There is a wide variety of conditions that respond successfully to LASER therapy. Our clinic focuses on the treatment of acute or chronic injuries, pain or inflammation. In our clinic, we have experienced successful outcomes in the treatment of the following conditions:
- Soft tissue injuries
- Back, neck, and shoulder pain
- Tendinitis of the shoulder and knee
- Tennis elbow
- Plantar fasciitis
- Carpal tunnel syndrome
- Bursitis Muscle pain
What is LASER therapy and how does it work?
Laser Therapy is the application of high intensity red and near infrared light radiation over injuries or lesions to stimulate healing and relieve pain. Laser differs from other light therapies such as LED's in that it consists of light emission that radiates in one color (monochromatic) and with waves synchronized in one phase (coherent). It is these properties that makes laser unique and so effective compared to other therapies such as electrical stimulation and ultrasound. Electrical stimulation lacks the consistent pain reduction of laser and does not provide the same level of tissue healing. Ultrasound is not effective at blocking pain as laser. It can mildly stimulate healing, but studies show that it does this by weakening the tissues, whereas laser actually causes tissues to strengthen.
Dosage is also very important to the success of laser therapy. Our laser is listed as a Class IV laser which places it in the most powerful category of therapeutic lasers. Our laser is also considered a cold laser, which means the procedures are painless and safe against overheating or burning of the treated tissues. The overall safety of therapeutic laser is also unique among therapeutic modalities. There are very few contraindications to laser therapy which means that a wide range of patients can experience the benefits of laser therapy. Even patients with pacemakers are able to undergo therapeutic laser therapy.
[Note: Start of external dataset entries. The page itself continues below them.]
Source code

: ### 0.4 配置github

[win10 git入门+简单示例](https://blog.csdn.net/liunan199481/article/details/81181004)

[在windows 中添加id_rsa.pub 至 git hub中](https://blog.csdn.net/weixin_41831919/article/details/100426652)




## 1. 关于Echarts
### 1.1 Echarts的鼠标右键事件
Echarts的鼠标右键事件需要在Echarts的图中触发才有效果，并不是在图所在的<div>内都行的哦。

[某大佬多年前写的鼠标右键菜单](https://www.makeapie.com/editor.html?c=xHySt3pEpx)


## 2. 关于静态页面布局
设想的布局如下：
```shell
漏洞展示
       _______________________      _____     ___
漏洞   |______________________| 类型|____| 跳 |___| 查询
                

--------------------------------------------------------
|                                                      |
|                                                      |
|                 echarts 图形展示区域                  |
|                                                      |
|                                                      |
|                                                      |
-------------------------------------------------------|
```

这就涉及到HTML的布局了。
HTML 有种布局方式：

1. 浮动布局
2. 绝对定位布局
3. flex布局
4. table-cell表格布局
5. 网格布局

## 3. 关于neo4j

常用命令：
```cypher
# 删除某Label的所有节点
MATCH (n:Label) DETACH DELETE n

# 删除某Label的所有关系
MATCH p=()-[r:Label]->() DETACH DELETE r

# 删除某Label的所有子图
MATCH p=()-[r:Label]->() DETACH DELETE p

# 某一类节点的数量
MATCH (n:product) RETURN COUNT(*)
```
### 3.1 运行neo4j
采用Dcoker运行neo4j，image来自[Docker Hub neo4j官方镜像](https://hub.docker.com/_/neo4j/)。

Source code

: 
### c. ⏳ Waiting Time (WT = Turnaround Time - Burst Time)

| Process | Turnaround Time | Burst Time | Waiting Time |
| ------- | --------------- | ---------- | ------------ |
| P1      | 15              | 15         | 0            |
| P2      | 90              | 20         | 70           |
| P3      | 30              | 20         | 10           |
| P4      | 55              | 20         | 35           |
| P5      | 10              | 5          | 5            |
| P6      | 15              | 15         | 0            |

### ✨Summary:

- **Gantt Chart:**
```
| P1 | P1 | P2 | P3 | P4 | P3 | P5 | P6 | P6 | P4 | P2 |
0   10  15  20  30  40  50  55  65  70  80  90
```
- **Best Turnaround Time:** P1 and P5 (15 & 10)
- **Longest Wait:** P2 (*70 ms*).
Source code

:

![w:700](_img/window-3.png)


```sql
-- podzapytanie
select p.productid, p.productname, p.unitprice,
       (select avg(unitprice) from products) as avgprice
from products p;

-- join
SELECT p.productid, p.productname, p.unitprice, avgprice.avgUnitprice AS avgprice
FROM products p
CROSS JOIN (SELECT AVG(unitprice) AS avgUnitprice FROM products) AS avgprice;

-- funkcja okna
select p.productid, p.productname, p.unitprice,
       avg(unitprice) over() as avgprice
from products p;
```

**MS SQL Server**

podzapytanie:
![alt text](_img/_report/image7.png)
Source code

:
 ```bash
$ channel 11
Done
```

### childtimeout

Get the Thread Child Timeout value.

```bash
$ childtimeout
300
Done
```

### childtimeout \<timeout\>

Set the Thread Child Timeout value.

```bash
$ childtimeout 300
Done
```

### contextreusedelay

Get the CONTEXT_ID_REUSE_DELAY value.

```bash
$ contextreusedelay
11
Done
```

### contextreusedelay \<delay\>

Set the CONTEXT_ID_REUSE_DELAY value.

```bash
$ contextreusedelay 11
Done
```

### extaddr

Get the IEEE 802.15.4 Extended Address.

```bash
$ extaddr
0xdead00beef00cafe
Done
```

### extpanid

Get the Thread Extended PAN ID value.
The effects of laser therapy are photochemical and they work at the microscopic cellular level of the injured tissues. Through a complex process that NASA and U.S. military scientists have termed Photobiomodulation, the photons of a laser are absorbed by the mitochondria of a cell. The mitochondria, in turn, create ATP that enhances cell permeability that affects macrophages, fibroblasts, endothelial cells, mast cells, bradykinin and nerve conduction rates. Here again, proper power densities and wavelengths are crucial to success in the ability of the laser to penetrate to the deeper tissues of an injury site to initiate these processes. This is where our Class IV laser stands out against the many class II and class III therapeutic lasers in use today.